Alarm bezpieczeństwa: Przesyłka z naboju dla premiera Słowacji
W najnowszym incydencie związanym z bezpieczeństwem politycznym w Słowacji, personel ochrony premiera Roberta Fico przechwycił podejrzaną przesyłkę zawierającą nabój. Funkcjonariusze policji niezwłocznie rozpoczęli dochodzenie, a minister spraw wewnętrznych Matusz Szutaj Esztok wyraził przekonanie, że ujawnienie tożsamości nadawcy jest tylko kwestią czasu.
Ostrzeżenie ministra: Zagrożenie dla życia premiera
Matusz Szutaj Esztok, szef MSW, wyraził zaniepokojenie, twierdząc, że istnieje ciągłe zagrożenie dla życia premiera. Zaznaczył, że choć środki bezpieczeństwa są zintensyfikowane, stawianie czoła działaniom motywowanym złośliwością i agresją jest wyzwaniem. Szutaj Esztok zaapelował do społeczeństwa o powściągliwość od działań eskalujących emocje i tworzących atmosferę niepokoju.
Prokurator generalny wzywa do odpowiedzialności
W podobnym tonie wypowiedział się prokurator generalny Marosz Żilinka, który potępił wysłanie naboju jako akt przestępczy oraz dowód na lekkomyślność i brak empatii. Żilinka podkreślił, że musi nastąpić kres cynizmu i nienawiści, które zatruwają społeczność.
Historia ataków: Fico wcześniej ranny, sprawca aresztowany
15 maja bieżącego roku Robert Fico został ranny w wyniku strzałów z pistoletu oddanych przez napastnika, którego natychmiast zatrzymała policja. Po serii operacji oraz intensywnej rehabilitacji, premier wrócił do pełnienia swoich obowiązków na początku lipca. Sprawca ataku, 71-letni Juraj C., który miał zastrzeżenia do polityki prowadzonej przez rząd Fica, został umieszczony w areszcie.
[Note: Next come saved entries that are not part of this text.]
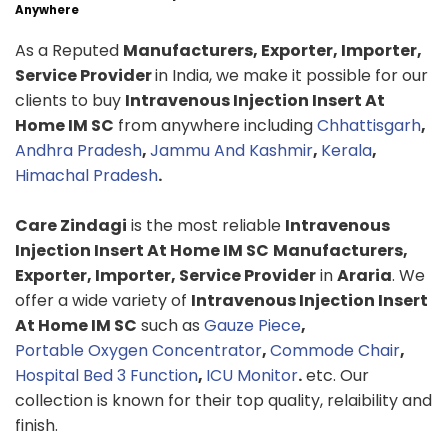
Anywhere
As a Reputed
Manufacturers, Exporter, Importer,
Service Provider
in India, we make it possible for our
clients to buy
Intravenous Injection Insert At
Home IM SC
from anywhere including
Chhattisgarh
,
Andhra Pradesh
,
Jammu And Kashmir
,
Kerala
,
Himachal Pradesh
.
Care Zindagi
is the most reliable
Intravenous
Injection Insert At Home IM SC
Manufacturers,
Exporter, Importer, Service Provider
in
Araria
. We
offer a wide variety of
Intravenous Injection Insert
At Home IM SC
such as
Gauze Piece
,
Portable Oxygen Concentrator
,
Commode Chair
,
Hospital Bed 3 Function
,
ICU Monitor
.
etc. Our
collection is known for their top quality, relaibility and
finish.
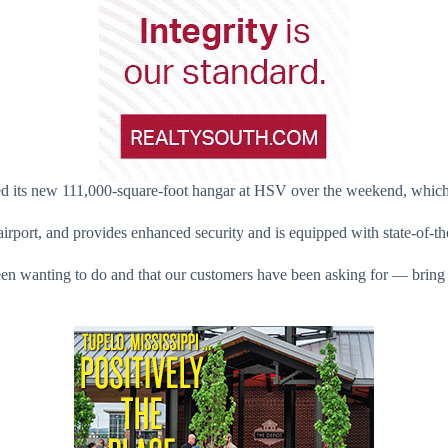
ed its new 111,000-square-foot hangar at HSV over the weekend, which w
rport, and provides enhanced security and is equipped with state-of-the
en wanting to do and that our customers have been asking for — bring f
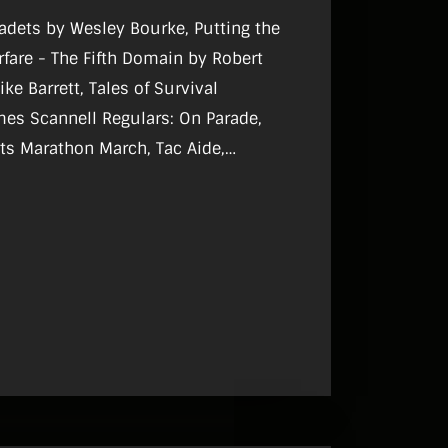
Cadets by Wesley Bourke, Putting the
rfare - The Fifth Domain by Robert
ke Barrett, Tales of Survival
gulars: On Parade,
sts Marathon March, Tac Aide,
, Reviews, What I Do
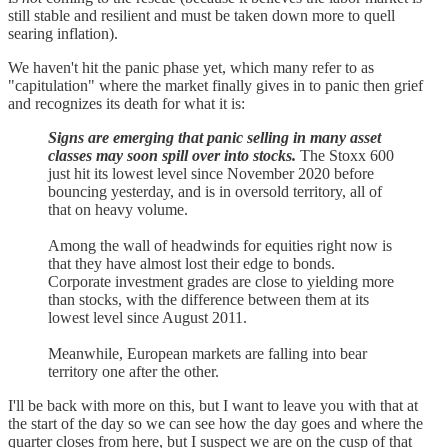
still stable and resilient and must be taken down more to quell
searing inflation).
We haven't hit the panic phase yet, which many refer to as
"capitulation" where the market finally gives in to panic then grief
and recognizes its death for what it is:
Signs are emerging that panic selling in many asset
classes may soon spill over into stocks.
The Stoxx 600
just hit its lowest level since November 2020 before
bouncing yesterday, and is in oversold territory, all of
that on heavy volume.
Among the wall of headwinds for equities right now is
that they have almost lost their edge to bonds.
Corporate investment grades are close to yielding more
than stocks, with the difference between them at its
lowest level since August 2011.
Meanwhile, European markets are falling into bear
territory one after the other.
I'll be back with more on this, but I want to leave you with that at
the start of the day so we can see how the day goes and where the
quarter closes from here, but I suspect we are on the cusp of that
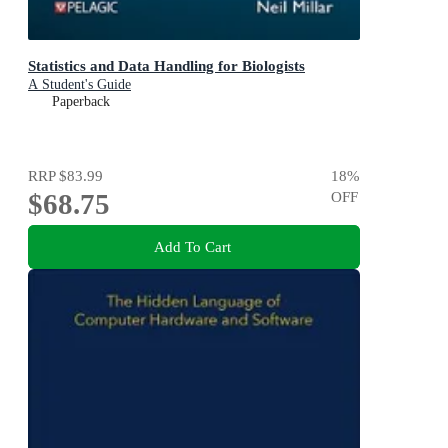
Statistics and Data Handling for Biologists
A Student's Guide
Paperback
RRP
$83.99
18
%
$68.75
OFF
Add To Cart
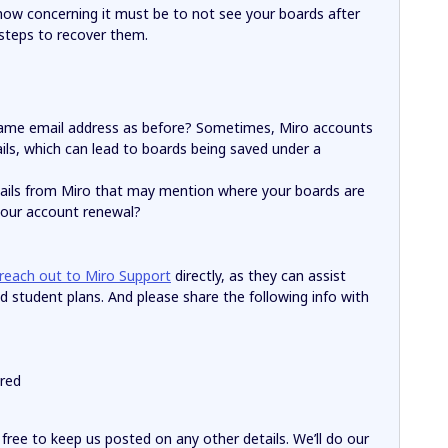
how concerning it must be to not see your boards after
 steps to recover them.
 same email address as before? Sometimes, Miro accounts
ils, which can lead to boards being saved under a
mails from Miro that may mention where your boards are
 your account renewal?
reach out to Miro Support
directly, as they can assist
d student plans. And please share the following info with
red
l free to keep us posted on any other details. We’ll do our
Przesyłki z naboju – nie pierwszy przypadek w Słowacji
Robert Fico nie jest pierwszym słowackim politykiem, który otrzymał tego rodzaju groźną przesyłkę. W maju poprzedniego roku naboje zostały wysłane do prezydentki Zuzany Czaputovej, a w lutym – ówczesnego ministra obrony, Jaroslava Nada, co wskazuje na narastający problem z bezpieczeństwem publicznych oficjeli w tym kraju.